Wednesday, April 24, 2013
You are my sunshine
Hello minions, today's Randomness Wednesday isn't the normal thoughts of the week. This week I decided to do a post to my daughter. She's been on my mind a lot this week, it all started as I watched her play at my brothers house. She was playing with all the Tweens and I could she how much she's grown, changed and how she's becoming so much more aware of those around her.
I watched as she twirled her hair and did a little dance in place as she tried to mimic an older child's behavior. She's trying to fit in and she has the adorable role down perfect. She's becoming more of her own person with every passing day. My week has been full of flash backs of her as a toddler and thoughts of what she may become. So here we go...
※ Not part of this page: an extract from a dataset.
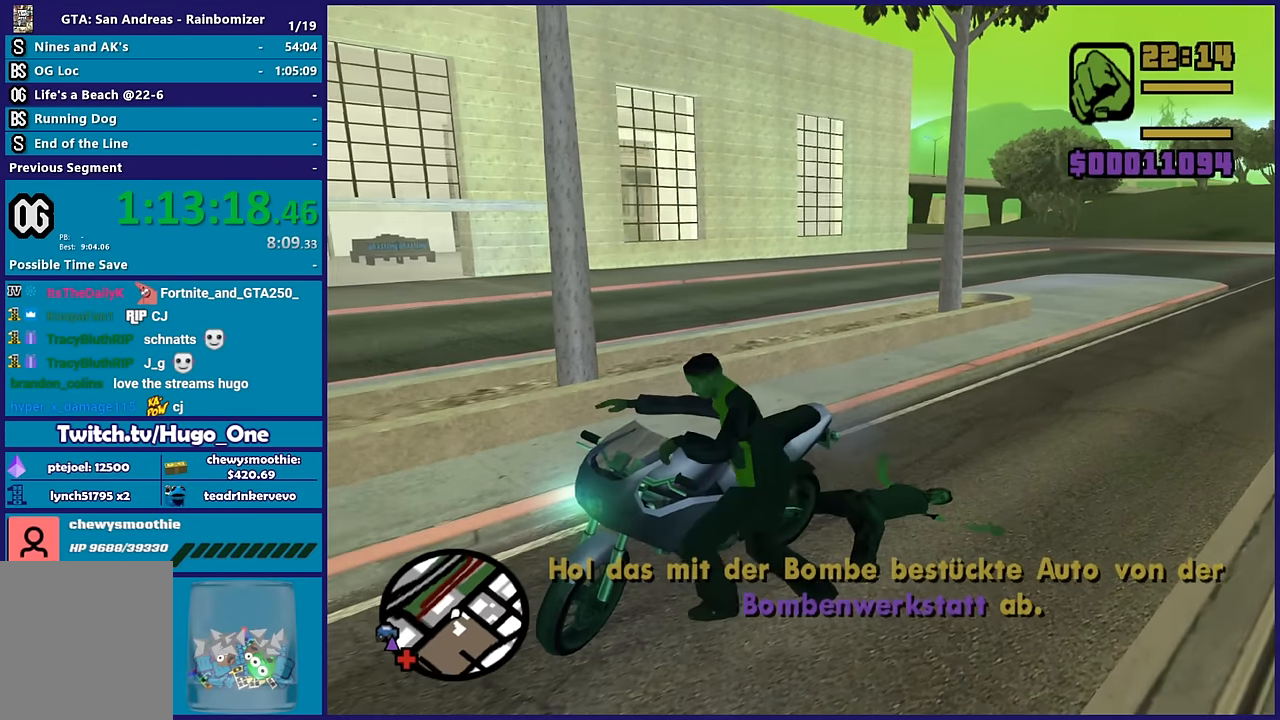
{"buttons": ["R2"], "left_stick": "center", "right_stick": "center", "button_events": [[117, "A", "down"], [183, "R2", "down"], [500, "A", "up"]]}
I'm sure you don't remember this nickname. It was the very first and I'm pretty sure we stopped calling you piggy once you could talk. I know that it sounds terrible but it was the first thing that came to mind the first time I got to fed you. It was as if you were starving to death, though your size would say different but we'll get to that.
Lets start from the beginning.
You were our 4th pregnancy, I was expecting to lose you, just as I had the others. After the miscarriages, an ovarian cancer scare and what seemed like endless negative pregnancy tests, we gave up. Your father and I stopped trying, we just lived life and one day....BOOM, I'm sick all the time and here comes a positive pregnancy test. We're happy, if only for a moment. Our happiness is clouded by our past, our fear of losing you outweighs our happiness for now.
With every passing milestone, we grow happier. Though my fears still remain, every night I lay down hoping not to wake in blood. Hoping you'll stay and the day will come when I get to meet you. To say that your pregnancy was nerve wracking would be an understatement. It only got worse once you began to move and kick. In a way, I felt at ease because I knew you were alive but on the days you were less active, I'd worry so much. My head would feel with what ifs, I just wanted you to arrive and be healthy.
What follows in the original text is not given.